City planners have retreated from suggesting that halfway houses be allowed in single-family neighborhoods and have dropped a provision for as many as 10 unrelated adults to share a single-family home.
Those key changes to proposed amendments to how Denver regulates group living were outlined during a Denver City Council committee meeting Tuesday. During the Land Use, Transportation and Infrastructure Committee meeting, some council members expressed concern about compromises they nonetheless acknowledged were necessary to ensure the full council accepts the group living regulations. The regulations are aimed at creating more housing options for moderate- and low-income families, ensuring vulnerable people such as those coming out of prison are sheltered and supported, and expunging 20th century assumptions about race and class from the city's 21st century zoning code.
The proposed amendments first presented to the public earlier this year emerged from two years of study and debate by an advisory committee that included homelessness service providers, operators of halfway houses and homes for older Denverites, and roommates in shared homes. Some argued that planners were trying to do too much in one piece of legislation and that the proposals would radically change Denver's neighborhoods.
The advisory committee had initially proposed increasing the number of adults who aren't related who can legally share a single-family home from two to at least eight, with more allowed in larger homes. After a series of public hearings, that was changed to up to five unrelated adults that could share most homes and up to 10 in larger homes.

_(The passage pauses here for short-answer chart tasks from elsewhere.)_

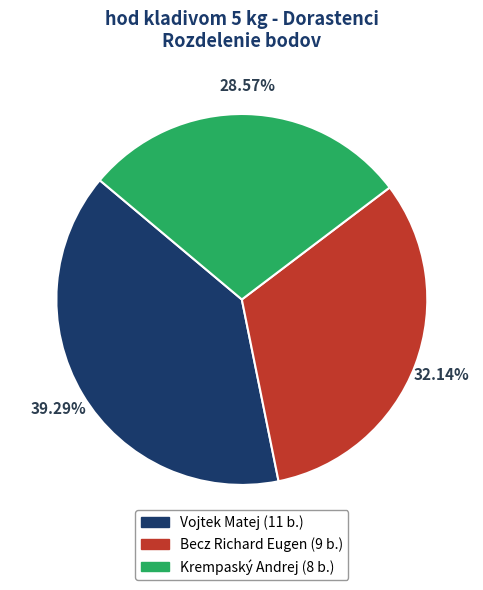

How much of the chart is everything except Vojtek Matej?

60.7%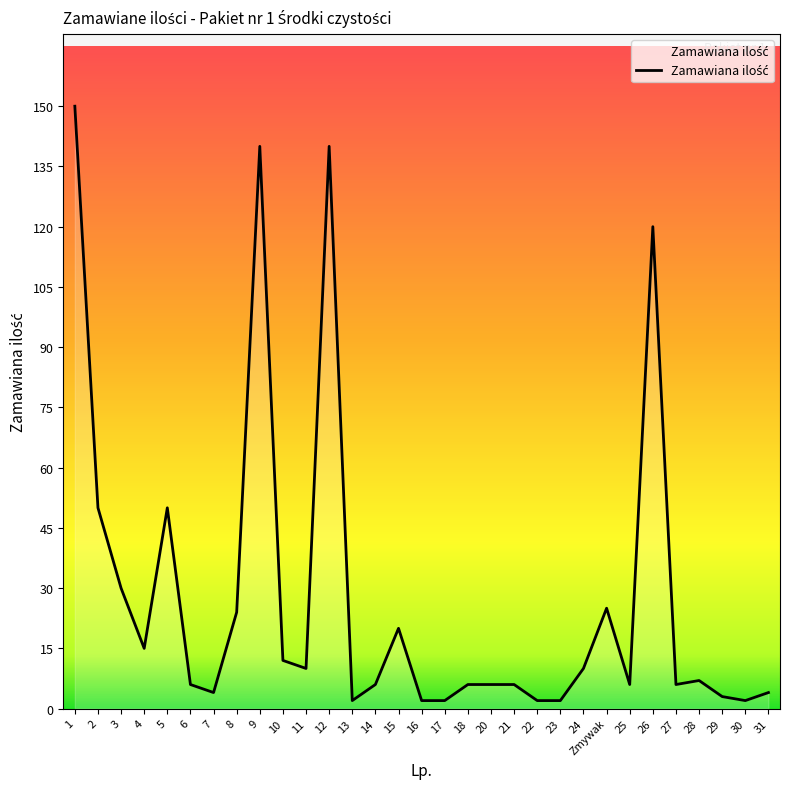

What is the maximum value shown in the chart?

150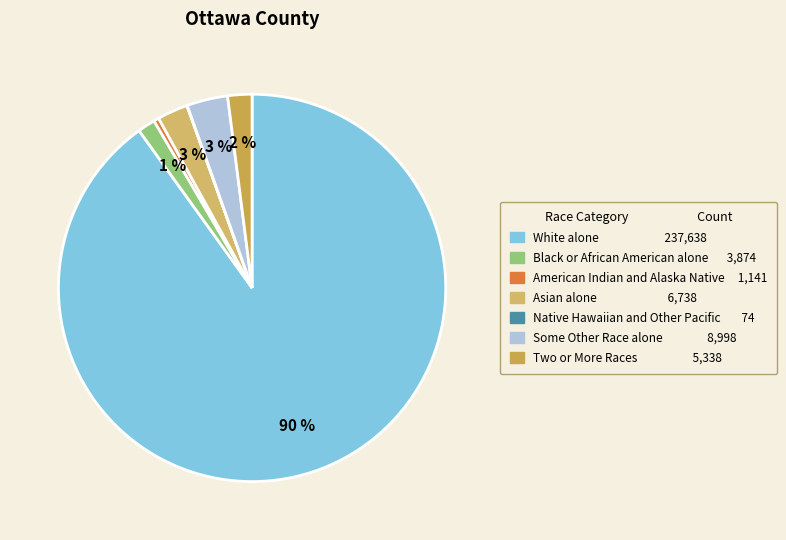

To the nearest percent, what is the difference between the Native Hawaiian and Other Pacific and Some Other Race alone slice percentages?

3%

Andrew Webb, the city planner who has managed the group living project, said Tuesday the provision for up to 10 unrelated adults sharing a larger home was being dropped. Webb also said it looked likely -- based on what he has heard from council members during a series of committee hearings on the subject -- that the current code's limit of two unrelated adults who can share a single-family home would be increased to five, but that it could be four or six.
The Land Use, Transportation and Infrastructure Committee will debate a final proposal and vote on Dec. 22. The full City Council is expected to vote next year, possibly in January, on the version of the proposed amendment that emerges from the committee.

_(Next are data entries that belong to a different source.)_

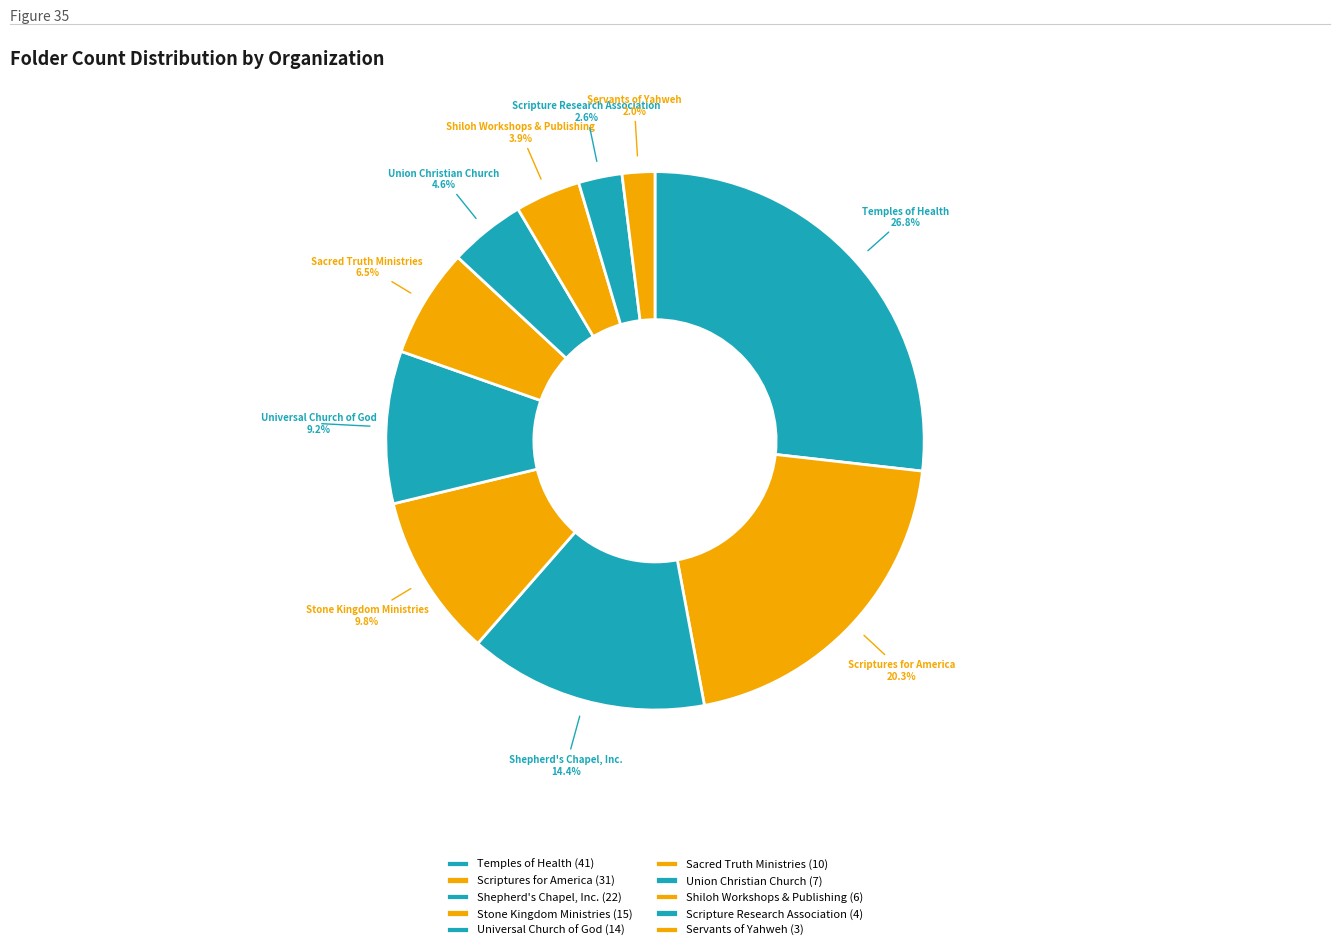

How many segments does this pie chart have?

10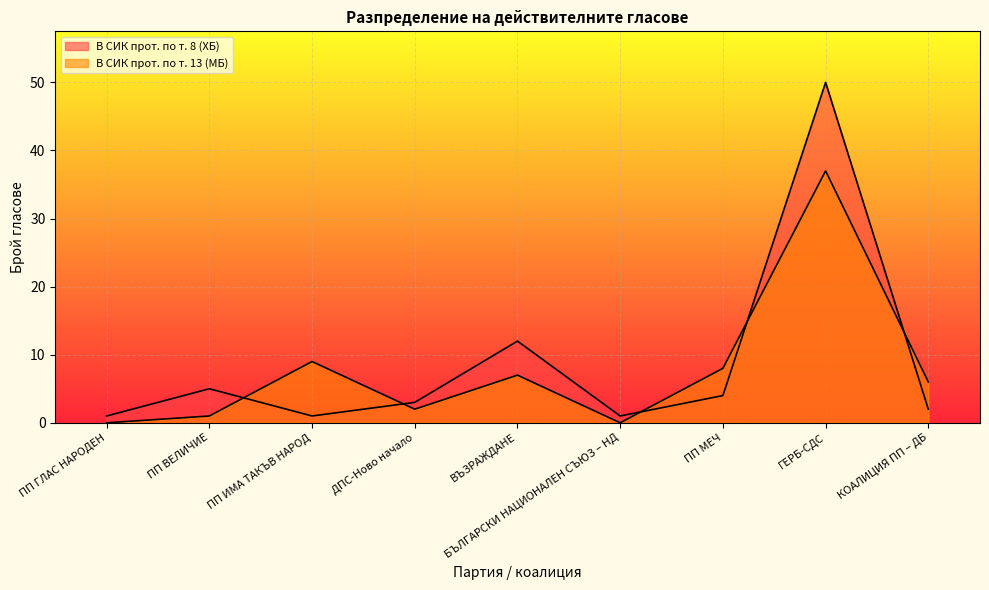

Rank the series by their average value, from lowest to highest.

В СИК прот. по т. 13 (МБ), В СИК прот. по т. 8 (ХБ)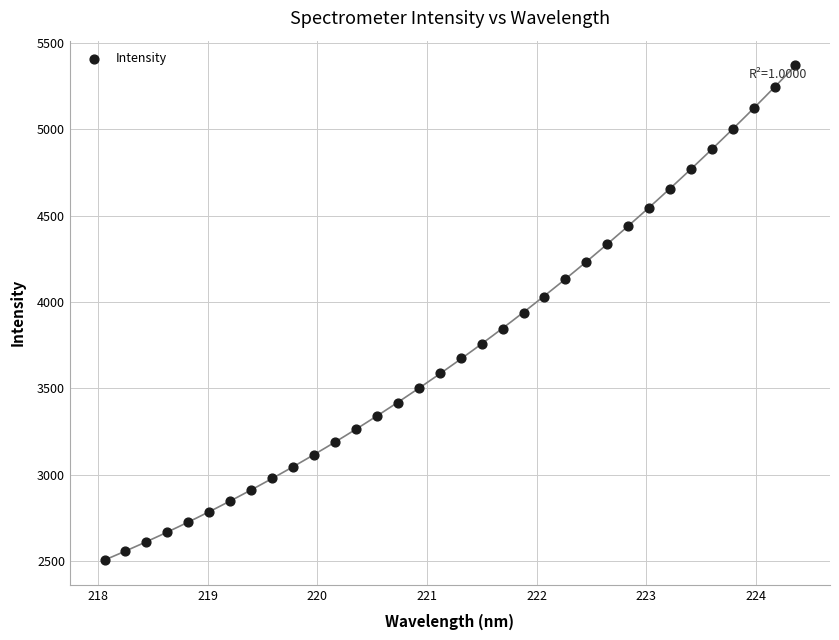

What is the range of X values (max minus min)?

6.3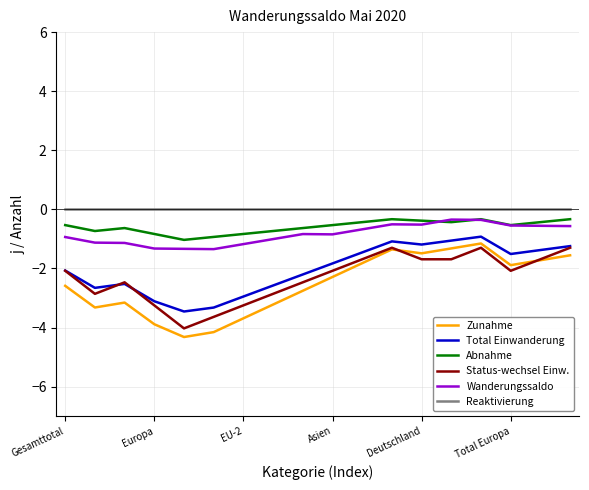

Which series has the widest spread of values?

Zunahme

At one point, planners had thought City Council would vote on the proposal this summer. Council members, though, called for the process to be slowed to allow for deep discussion in committee meetings.
Webb told the committee Tuesday that the current code "prevents people from simply sharing housing" at a time when splitting the cost of a home could help low- and moderate-income families. Webb also said the current code dates to the 1950s and reflects racism and classism in the way some buildings, such as halfway houses where former prisoners live while transitioning back into civilian life, are relegated to poorer and minority neighborhoods.
"We're looking for a more equitable approach," Webb said.
The proposal still would allow halfway houses in more parts of town, even with the change announced Tuesday that bars them from residential areas where only single-family and duplex homes can be built.
Councilman Kevin Flynn said he was concerned about "protecting" neighborhoods that are vulnerable to displacement and gentrification. Flynn said keeping halfway houses out of the city's less dense neighborhoods would help that effort.
Councilwoman Amanda Sandoval countered that "we have to define what 'protect" means." Sandoval said residents of a halfway house in her district have helped with neighborhood cleanups and shoveled snow outside the homes of elderly residents.
Councilwoman Amanda Sawyer, who called for barring halfway houses from even more parts of town, said a balance had to be struck between the concerns of people who need housing and those of people who own homes.
"These laws could change the game on them after they have put everything into the purchase of their homes," Sawyer said of the latter group.
Opponents of the proposed amendment with whom Councilwoman Jamie Torres has spoken, she said, often begin with concerns about such issues as the possible impact on parking. But the conversations "ultimately got down to who they do and who they do not want as neighbors," Torres said.